WASHINGTON (Reuters) - President Barack Obama and Republican leaders appeared ready to end a political crisis that has shuttered much of the U.S. government and pushed the country dangerously close to default after meeting at the White House on Thursday.
No deal emerged from the 90-minute meeting, but talks continued into the night in an effort to re-open the government and extend the government's borrowing authority beyond an October 17 deadline. One senior Republican said an agreement could come on Friday, though hurdles remain.
The plummeting standing of congressional Republicans in public opinion polls helped spur a move toward ending the standoff, Oklahoma Republican Representative James Lankford said on CNN Thursday night. The latest, an NBC-Wall Street Journal survey published on Thursday, showed the public blaming Republicans by a 22-point margin - 53 to 31 percent.
The President's meeting with Republican leaders was the first sign of a thaw in a 10-day standoff that has weighed on financial markets and knocked hundreds of thousands of federal employees out of work.
"It was a very adult conversation," said Republican Representative Hal Rogers, who attended the meeting. "Both sides said they were there in good faith."
Republicans in the meeting offered to extend the government's borrowing authority for several weeks, temporarily putting off a default that otherwise could come as soon as next week.

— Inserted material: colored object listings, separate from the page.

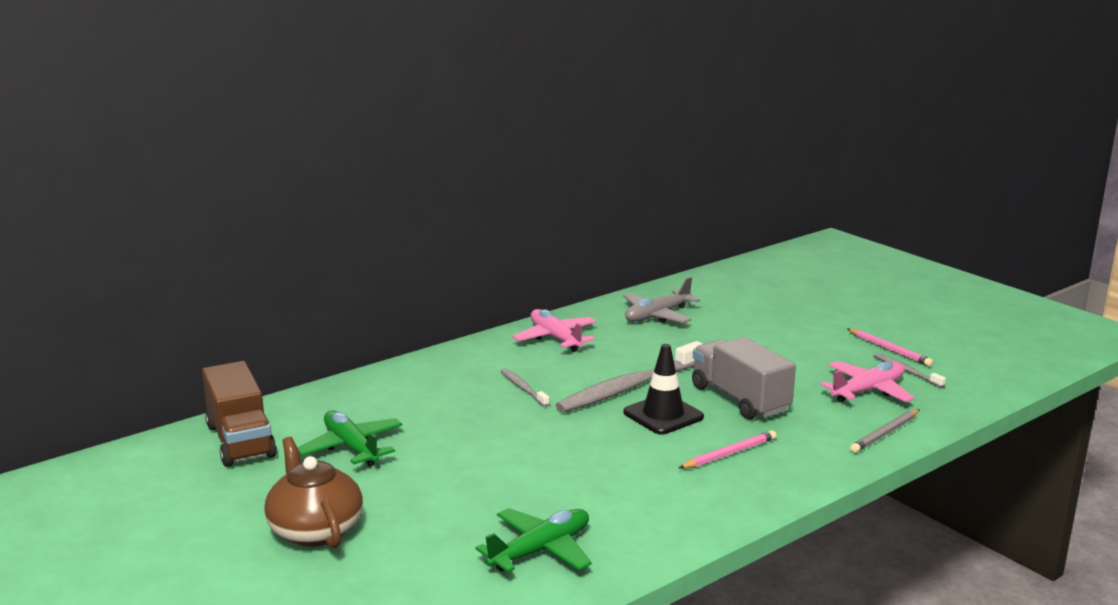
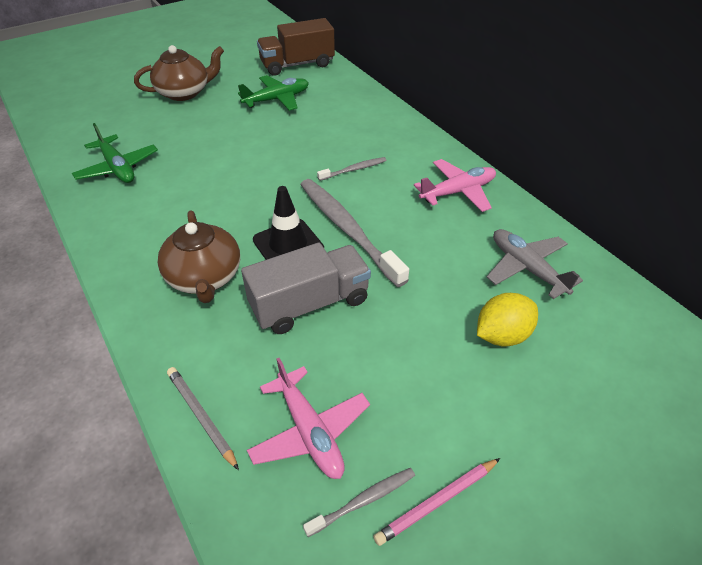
camera: 95 degrees right, 25 degrees up
pink pencil [679,430,777,469] -> brown teapot [158,210,240,303]
none -> yellow lemon [477,293,538,347]

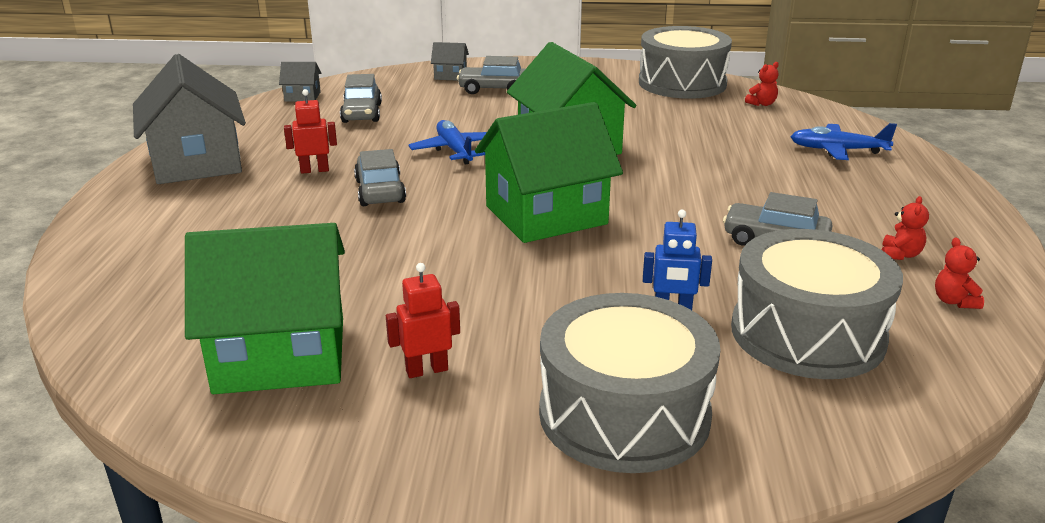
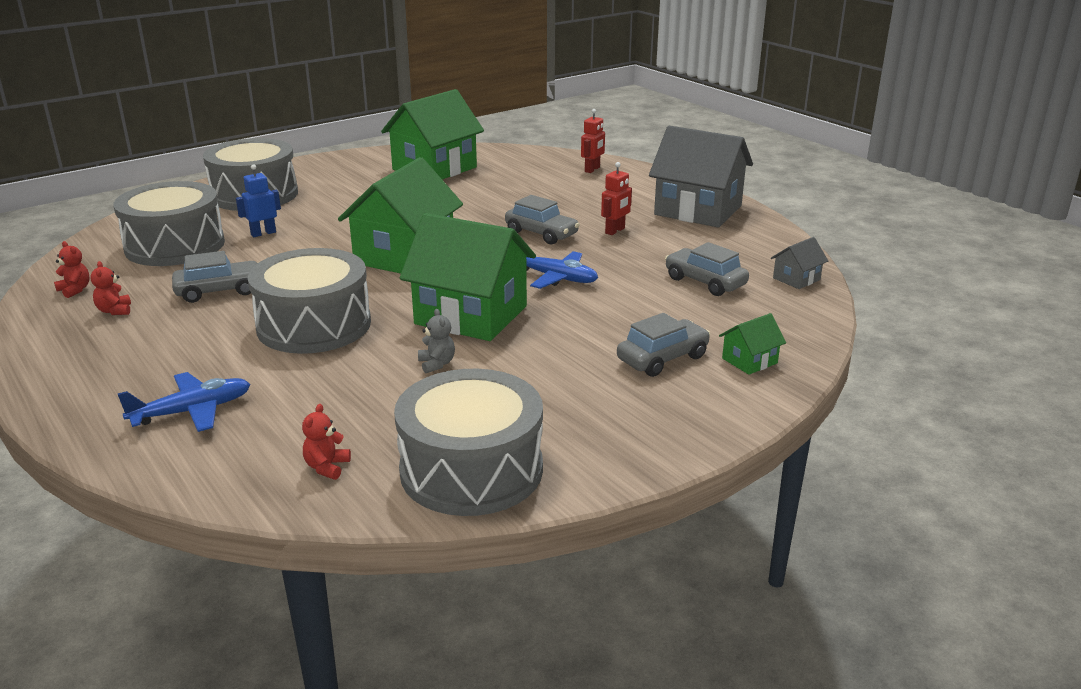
camera: 140 degrees right, 0 degrees up
red robot [386,263,460,378] -> red robot moved to [581,109,605,173]
grey house [431,42,469,81] -> green house [719,313,786,375]
none -> grey drum [248,248,371,354]
none -> grey teddy bear [418,309,455,373]

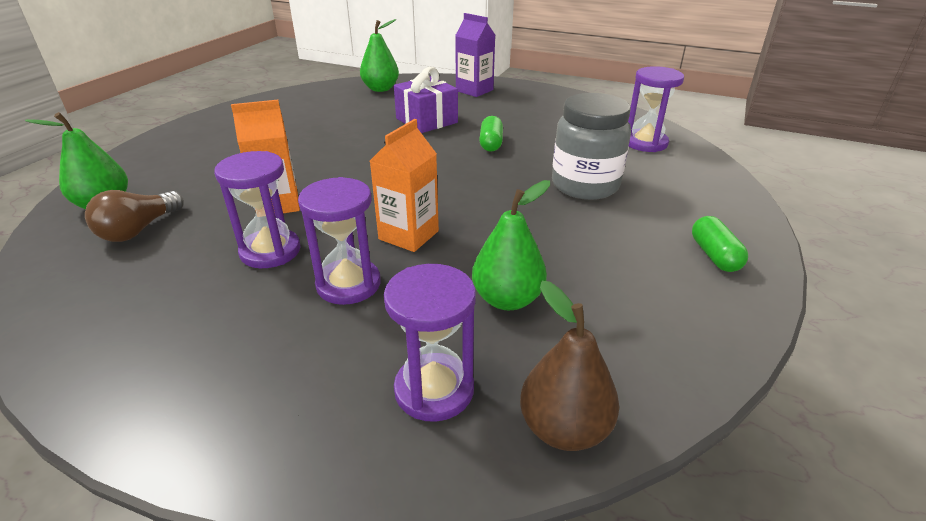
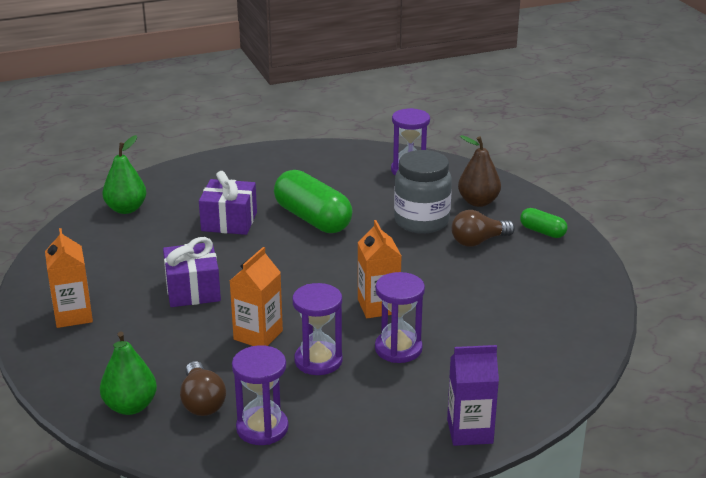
camera: 45 degrees left, 5 degrees down
purple hourglass [384,264,476,422] -> purple hourglass moved to [232,345,289,445]
purple carton [455,13,495,97] -> purple carton moved to [447,345,499,446]
green pear [472,180,550,310] -> none
green capsule [479,116,503,152] -> green capsule [274,170,352,233], size x2.00
brown pear [520,281,619,451] -> brown pear moved to [458,135,501,207]
none -> orange carton [45,228,93,328]
none -> purple gift [163,237,221,307]
none -> brown light bulb [451,210,515,247]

Obama pushed to also reopen government operations that have been closed since October 1.
Significantly, Republicans seemed to be steering clear of the restrictions on Obama's healthcare reforms and spending that prompted the crisis in the first place. Instead, negotiations centred on how far to extend the debt limit and how much funding they would provide the government when it opens, according to Republicans.
The two sides are working on "defining parameters to see if we can make progress," said Republican Representative Pete Sessions, a member of the leadership.
"The President looks forward to making continued progress with members on both sides of the aisle," the White House said in a statement.
The proposal is a significant shift for Republicans, who had hoped to use the threat of a shutdown and a default to undermine Obama's healthcare law.
But they have been hammered in opinion polls and pressured by allies in the business community who worry the brinkmanship is killing jobs and slowing the economy. Republicans worry that the standoff could imperil lawmakers in competitive districts, giving Democrats an increased chance of winning control of the House next year.
Now Republicans hope a short-term debt-limit extension, perhaps until the middle or end of November, will buy time to seek spending cuts, a repeal of a medical-device tax, or other measures they say are needed to keep the national debt at a manageable level.
Conflicting reports of the outcome of the meeting sent immediate ripples through financial markets. U.S. equity index futures tracking the S&P 500 index dropped after a report that Obama had rejected the Republican offer, but rose when details of the meeting trickled out. Major U.S. equity indexes closed 2 percent higher earlier on Thursday on hopes of a deal.